Saturday, March 3, 2012

Blocking cell phones and internet

We'll control how you use 
your cell phone and the internet!

(c) ImageShack

Click here for related story [NY Times]

As we draw closer to the Presidential Election, it appears the Administration is increasing its attempts to control the internet and personal communications.

The New York Times story reports that the FCC is trying to determine if it has authority to shut down wireless service and
"... if it can preempt local, state, or government laws that prohibit or constrain the ability of anyone to interrupt service."

Burma and Egypt shut down cell phone service to disrupt protests  (c) Textually

Oddly, this FCC interest arose following an action in San Francisco, of all places, supposedly the nexus of liberal thought in the US. 

There, "... to promote public safety", the Bay Area Rapid Transit (BART) shut down cell phone service during public demonstrations following the police shooting of an Occupy Oakland protestor." 

Big Brother BART will protect you (c) GawkerAssets
BART decided there was
"... evidence of imminent unlawful activity threaten[ed] [public] safety..."

That meant the protestors could not communicate with each other, or send images of police misconduct. 

It also meant that non-protestors were incapacitated as well as their communications with families and businesses were shut down.
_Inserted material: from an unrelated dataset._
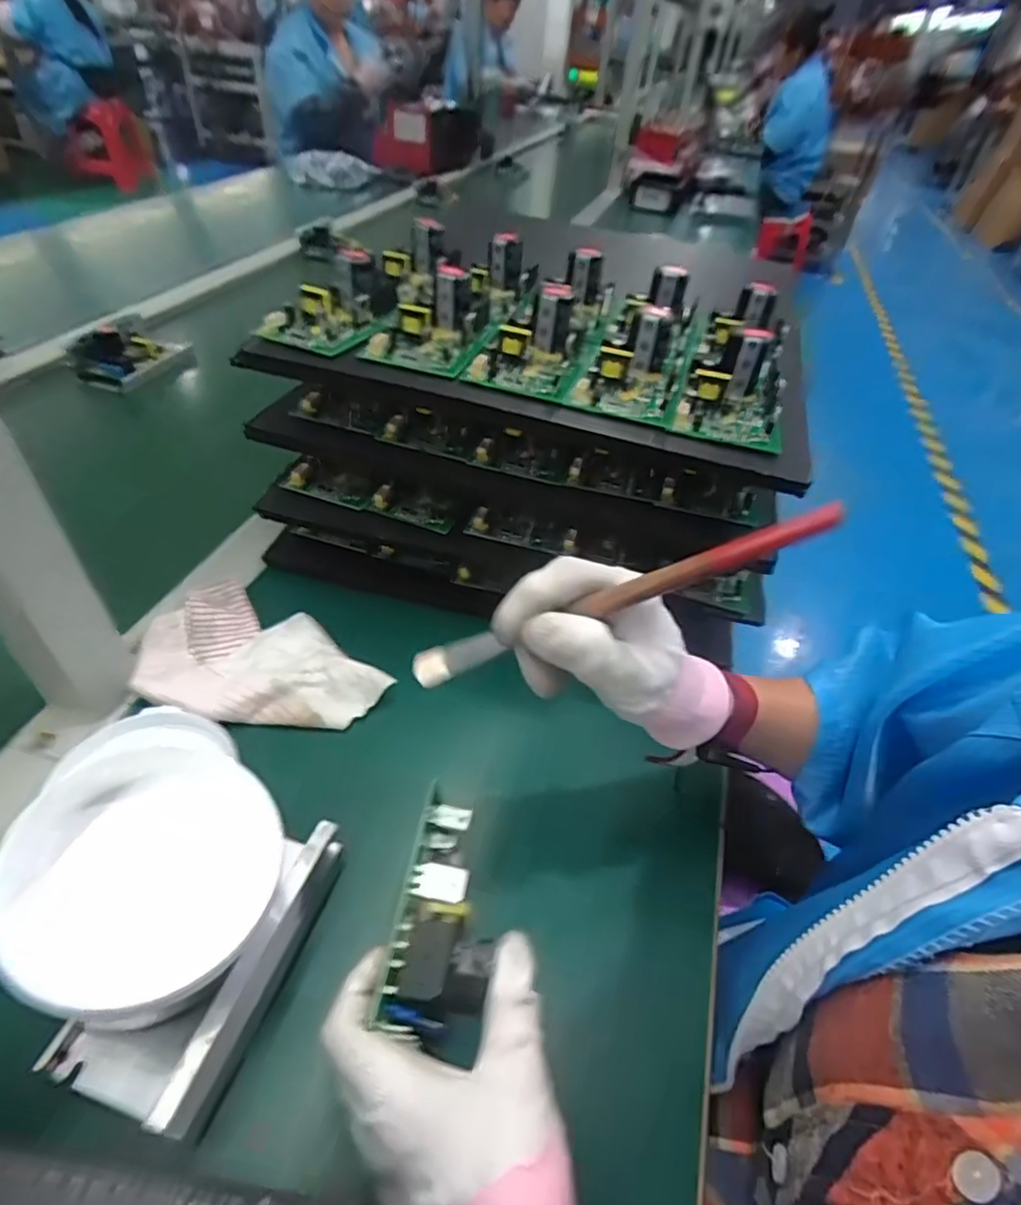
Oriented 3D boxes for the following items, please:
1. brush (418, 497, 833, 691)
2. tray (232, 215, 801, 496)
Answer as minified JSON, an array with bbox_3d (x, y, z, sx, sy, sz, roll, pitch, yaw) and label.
[{"bbox_3d":[0.042,0.000,0.262,0.191,0.010,0.015,-21,48,16],"label":"brush"},{"bbox_3d":[0.025,-0.221,0.466,0.387,0.048,0.272,13,45,7],"label":"tray"}]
Ultimately, it meant that emergency situations in which individuals in physical distress [read heart attacks, etc.] could not be reported to summon an Emergency Medical Response Team.

Of course, BART's [or the FCC's] interpretation could be extended to apply to virtually any situation in which citizens challenge the public order or decisions made by public officials.

BART felt entitled to shut down the cell towers serving the transit system since they "belonged to BART."

That's odd. 

We would have thought the cell towers were built and are supported by taxpayer and ridership dollars; last we checked, BART answers to the citizens; it is neither an autonomous nor a police-state entity.   The FCC should keep its similar status in mind as well as it answers to Congress, which answers to the US Citizens, who expect their Constitutional Right to Freedom of Speech and Assembly to be not only honored, but to be "protected" by the Government.

Ostensibly, the FCC is airing this issue [very quietly we note] to determine the limitations on its potentially restrictive actions -- which might allow it to shut down the internet and cell phone usage as we near the national elections.

We would call that spurious conjecture had we not recently witnessed several bills before Congress seeking total control over the internet, and had we not just witnessed our beloved Attorney General shut down Kim DotCom's MegaUpload, and later declare that he needed a "crisis" to shut down the internet "... to protect the public safety, and the seizure of private files on the cloud as part of the MegaUpload shutdown.

Forming the Fourth Reich?   (c) Infinite Unknown
The paranoia builds also following the mysterious death [heart stoppage] of Andrew Breitbart, who had been in excellent health, shortly after he announced he was going to release tapes of Obama from his days at Harvard.  Reportedly, the tapes would shock the public.

Now, all this would seem unrelated, were we in different times.

But, since 2001 -- and actually before -- we've noticed restrictions on our Constitutional Rights being enacted piecemeal by Congress, and by Executive Agencies interpretation of existing legislation.

We look to our elected representatives like Congressman Issa to examine these Administration attempts to expand the cumulative police powers of these agencies -- hopefully, before we wake up one day and find ourselves in the midst of the Fourth Reich.